Testo della pagina ->
────────────────
Gaetano Sirna, manager dell'Asp 5
Gaetano Sirna, manager dell'Asp 5

Svolta ad un passo per il Centro di Cardiochirurgia Pediatrica di Taormina che si avvia verso la definitiva conferma della struttura esistente dal 2010 in contrada Sirina, all’interno dell’ospedale San Vincenzo. Nella giornata di ieri si è svolto un importante incontro tra il manager dell’Asp Messina, Gaetano Sirna e il Direttore Sanitario dell’Ospedale Pediatrico Bambino Gesù di Roma, Massimiliano Raponi. Le parti hanno discusso la convenzione che dovrebbe consentire la permanenza del Ccpm a Taormina nell’ambito di un accordo che oltre all’Asp ed il Bambino Gesù coinvolgerebbe soprattutto la Regione Siciliana e la Regione Calabria, pronte a dar vita insieme ad un vero e proprio Polo di eccellenza dell’Area dello Stretto. «Non posso rivelare i contenuti specifici dell’incontro con il dott. Raponi – spiega il dott. Sirna – ma posso dire e confermare che stiamo lavorando insieme, in un clima di fattiva collaborazione, ad una prospettiva molto importante».

Vertice decisivo a Roma. Proprio Sirna si sta muovendo per la definizione delle complesse fasi procedurali finalizzate alla definizione di un’intesa pluriennale per la conferma del Ccpm a Taormina. Si lavora, a quanto pare, ad una convenzione che potrebbe avere una durata di cinque anni. L’incontro di ieri tra Sirna e Raponi rappresenterebbe un momento chiave, propedeutico ai passaggi burocratici finali che porteranno alla “fumata bianca” sulla convenzione. E in questa ottica il manager dell’Asp Messina in settimana entrante andrà a Roma ad incontrare il presidente dell’Ospedale Pediatrico Bambino Gesù, Mariella Enoc. Sul piano politico la questione viene affrontata tra i vertici delle due Regioni interessate e si dovrebbe arrivare in tempi stretti al “nero su bianco” tra il Governatore siciliano Rosario Crocetta e il presidente della Calabria, Mario Oliverio.
────────────────
Record forniti ->
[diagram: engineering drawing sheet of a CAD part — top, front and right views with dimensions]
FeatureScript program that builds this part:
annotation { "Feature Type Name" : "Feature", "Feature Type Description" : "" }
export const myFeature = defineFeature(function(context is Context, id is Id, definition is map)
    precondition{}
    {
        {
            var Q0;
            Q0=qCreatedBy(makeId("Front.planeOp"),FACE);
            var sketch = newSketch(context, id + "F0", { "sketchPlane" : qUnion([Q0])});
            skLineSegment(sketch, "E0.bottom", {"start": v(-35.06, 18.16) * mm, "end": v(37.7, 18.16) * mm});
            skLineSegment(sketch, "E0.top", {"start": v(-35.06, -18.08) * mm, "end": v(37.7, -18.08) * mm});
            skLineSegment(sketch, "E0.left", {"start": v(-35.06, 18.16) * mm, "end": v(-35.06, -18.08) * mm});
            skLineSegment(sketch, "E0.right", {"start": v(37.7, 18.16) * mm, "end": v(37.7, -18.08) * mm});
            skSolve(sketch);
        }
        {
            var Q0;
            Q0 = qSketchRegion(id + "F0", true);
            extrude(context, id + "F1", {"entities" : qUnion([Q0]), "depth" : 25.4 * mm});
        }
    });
────────────────
Consegna ->
Rispondi per favore a queste domande sul testo del Centro di Cardiochirurgia Pediatrica di Taormina:
1. Da quale anno esiste la struttura in contrada Sirina?
2. Quale durata potrebbe avere la convenzione a cui si lavora?
3. Chi andrà a incontrare a Roma il manager dell'Asp Messina in settimana entrante?

Spazio risposta ->
1. Dal 2010.
2. Cinque anni.
3. Mariella Enoc, presidente dell'Ospedale Pediatrico Bambino Gesù.